Aesthetically, lighting fixtures can be like jewelry for an interior, adding a bit of sparkle and just the right finishing touch to a space. Functionally, there is a lot more to selecting a fixture than just its dashing good looks. The right (or wrong) lighting selection will make or break a design, regardless of how well the rest of the space has been crafted. Below are five key concepts to understand when selecting the right fixture.
The UL, or Underwriters Laboratories, is an independent US company that tests and verifies consumer products to ensure their safety for the public. It is important to select a fixture that has been tested and approved by the UL, especially if it is going in a bathroom it will need to be UL listed for use in damp locations.
Lamping refers to the type of bulb (or lamp) used in a fixture. Different types of bulbs have different light outputs, require different amounts of electricity, and have varying lifespans. For example, LED lights have a much longer lifespan (as much as 10-15 years which is great for fixtures in locations that are difficult to service) and they are also a great option for saving on energy costs. Some fixtures can accommodate different types of bulbs, but others cannot. Be sure to check the specifications to see whether the fixture uses a bulb that is readily available in your local store, or whether it is something you will need to special order, as this will impact the ease of maintenance over time.
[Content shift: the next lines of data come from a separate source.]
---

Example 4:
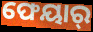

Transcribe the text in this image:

ଫେୟାର୍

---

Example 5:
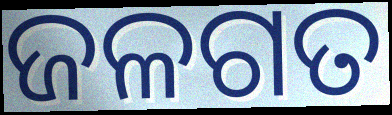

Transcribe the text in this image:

ଜଳଗତ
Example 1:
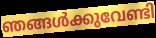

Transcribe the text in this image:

ഞങ്ങൾക്കുവേണ്ടി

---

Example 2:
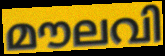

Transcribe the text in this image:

മൗലവി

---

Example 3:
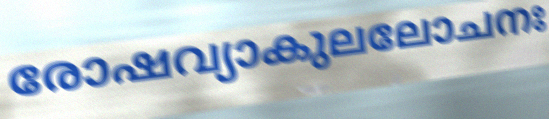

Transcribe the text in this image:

രോഷവ്യാകുലലോചനഃ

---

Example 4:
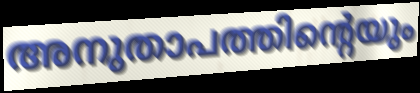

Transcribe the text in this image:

അനുതാപത്തിന്റെയും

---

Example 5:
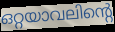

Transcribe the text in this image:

ഒറ്റയാവലിന്റെ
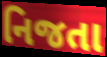
નિજતા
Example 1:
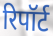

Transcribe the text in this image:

रिपॉर्ट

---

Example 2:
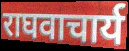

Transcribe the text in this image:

राघवाचार्य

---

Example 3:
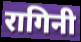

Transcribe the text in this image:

रागिनी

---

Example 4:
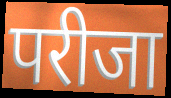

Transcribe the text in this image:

परीजा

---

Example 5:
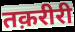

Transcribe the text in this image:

तक़रीरी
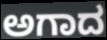
ಅಗಾದ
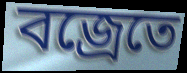
বজ্রেতে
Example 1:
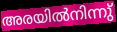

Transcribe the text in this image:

അരയിൽനിന്നു്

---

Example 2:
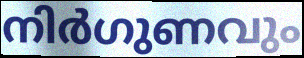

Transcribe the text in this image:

നിർഗുണവും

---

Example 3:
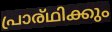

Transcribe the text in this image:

Lumens are the measurement of light output from the lamp, or bulb, as mentioned above. We are accustomed to understanding light output in relation to the watts of an incandescent bulb, but with so many other options (LED, halogen, fluorescent) a little math is needed to determine light output: The total output (lumens) you will get from a fixture is equal to the wattage of the bulb, times the lumens per watt for the bulb type. Therefore, a 60w incandescent that produces about 15 lumens per watt will give off only 900 lumens, whereas a 60w LED that produces 30 lumens per watt will give off 1800 lumens. (Hence the energy savings of switching to LED lights.)
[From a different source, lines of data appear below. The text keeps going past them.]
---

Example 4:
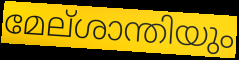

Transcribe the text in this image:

മേല്ശാന്തിയും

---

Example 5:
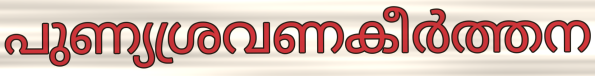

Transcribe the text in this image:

പുണ്യശ്രവണകീർത്തന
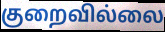
குறைவில்லை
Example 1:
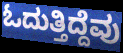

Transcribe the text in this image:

ಓದುತ್ತಿದ್ದೆವು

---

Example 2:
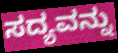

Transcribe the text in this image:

ಸದ್ಯವನ್ನು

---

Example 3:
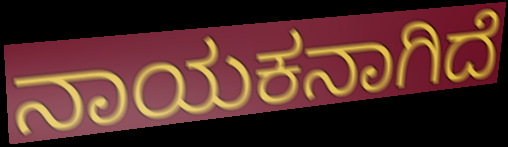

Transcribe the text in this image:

Color Temperature refers to how visually “warm” the light output appears. It is measured on the Kelvin scale of 1,000K (warmest) up to 10,000K (coolest). This influences the “mood” you want to set. Psychologically, a room filled with “warm” light (2,000K-3,000K) gives a sense of cozy intimacy and is desirable in restaurants or living rooms. A “cool” white light (3,000K-4,500K) tends to make a space feel vibrant and bright, which works well in offices or bathrooms. Daylight falls around 4,600K-6,500K, which feels energizing and crisp and is great for task lighting.
Finally, the CRI is the Color Rendering Index, measured on a scale of 0-100. Different light bulbs (and hence the fixtures that require them) will vary when it comes to how accurately colors appear under the light. This is separate from Color Temperature, and gets very scientific very fast. To simplify the concept, what is important to note when selecting lighting for spaces where color accuracy is crucial (like a design studio, salon, or your dressing area at home) is that the higher the CRI number, the more accurately you will see color. Daylight has a CRI of about 75 and typically in a living space you will want a CRI of 70 or higher.
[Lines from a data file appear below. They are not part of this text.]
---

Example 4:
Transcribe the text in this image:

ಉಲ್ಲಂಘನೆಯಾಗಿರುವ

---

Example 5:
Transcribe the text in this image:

As you can tell, the art and science of lighting can be very complex, and we haven’t even touched issues like beam spread or control systems. For large projects or public buildings where lighting plays a critical role it is often desirable to engage a lighting consultant. However, understanding these five key concepts is a great starting point for discussing the basics with your architect or designer, or shopping for fixtures on your own.